ISO/IEC TR 27023:2015 — Information technology — Security techniques — Mapping the Revised Editions of ISO/IEC 27001 and ISO/IEC 27002
Originally prepared as a committee document for internal use by the members of ISO/IEC JTC 1/SC 27 (‘Standing Document 3’), it was decided to publish this freely as a Technical Report.
The document maps or compares the latest 2013 editions of ISO/IEC 2700 and ISO/IEC 27002 against the prior editions, indicating where the original sections have ended up.
Purpose and justification
Given the substantial ‘installed base’ of organizations using the previous versions of the main ISO27k standards, this TR is meant to help them transition to the new versions.
Status of the standard
The donor document was made available to SC 27 in October 2013 and was eventually published in July 2015 at a price of 118 Swiss Francs from ISO - too late and too expensive for many of the organizations that needed it.
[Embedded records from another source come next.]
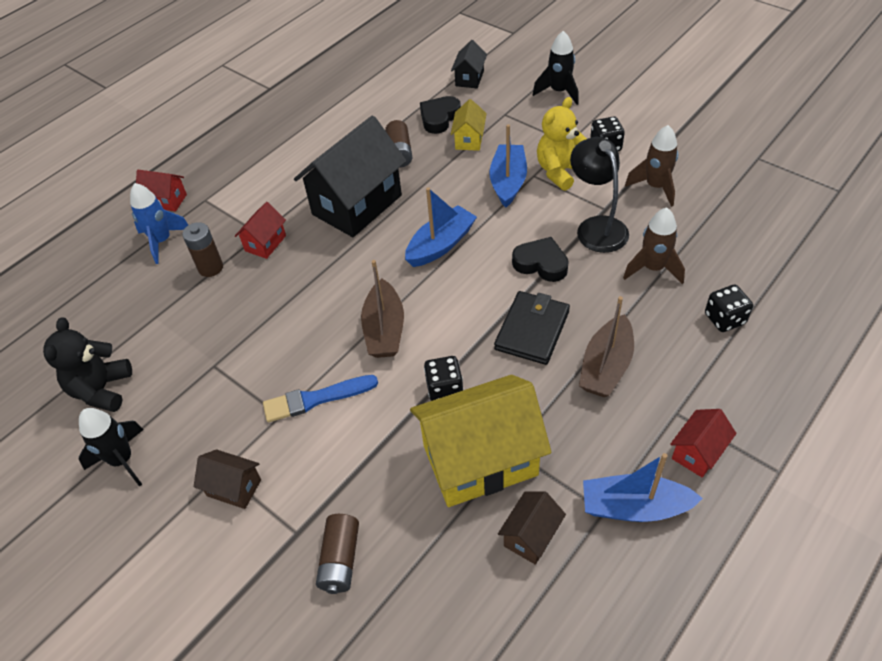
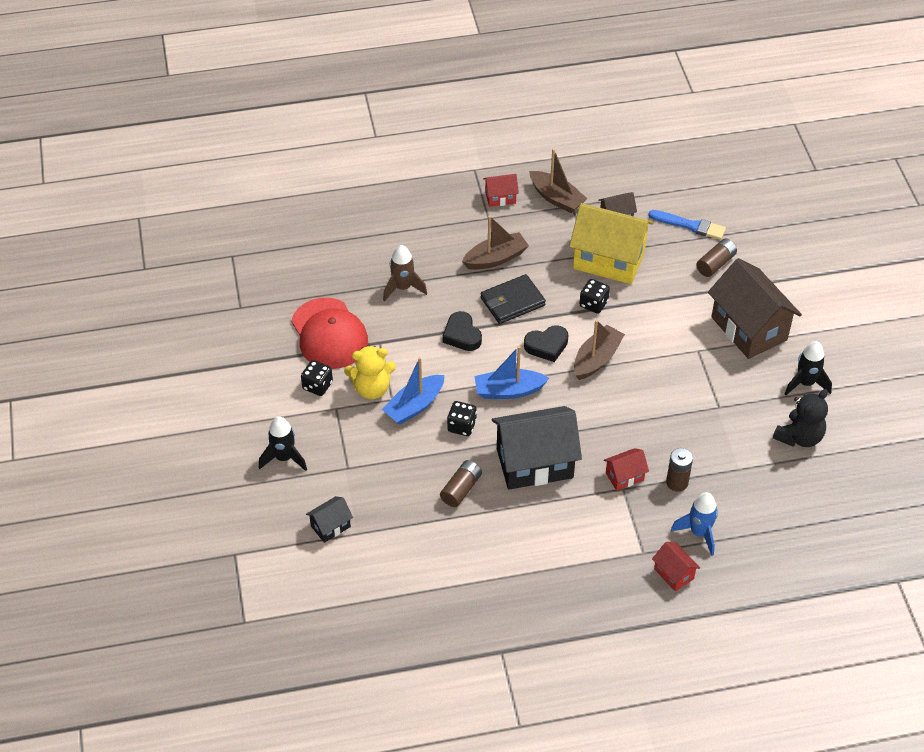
camera: 145 degrees left, 0 degrees up
brown house [194,449,261,509] -> brown house [708,258,802,359], size x2.16
blue brush [263,375,378,422] -> blue brush moved to [649,210,726,240]
black heart [420,96,461,134] -> black heart moved to [524,325,568,362]
yellow house [450,99,487,151] -> none
black lamp [570,137,629,253] -> none
blue boat [583,453,703,522] -> brown boat [529,149,587,213]
brown rocket [625,125,678,207] -> red cap [291,298,368,369]
black dice [705,284,753,332] -> black dice moved to [447,401,477,436]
Both standards were substantially revised for the 2013 release, hence it is confusing to compare the previous and latest versions. While the TR maps out (in 3 tables) where clauses from the earlier versions ended up in the 2013 versions, it does not explain or justify the changes.
Given the ridiculous amount of time needed for ISO/IEC to agree and publish a simple table, the whole exercise was rather pointless. By the time it finally hit the streets, this was very old news.
[SC 27 has learned the lesson: it is planned to incorporate a mapping into the next version of ISO/IEC 27002.]
By the way, the BSI’s FREE transition guide is excellent.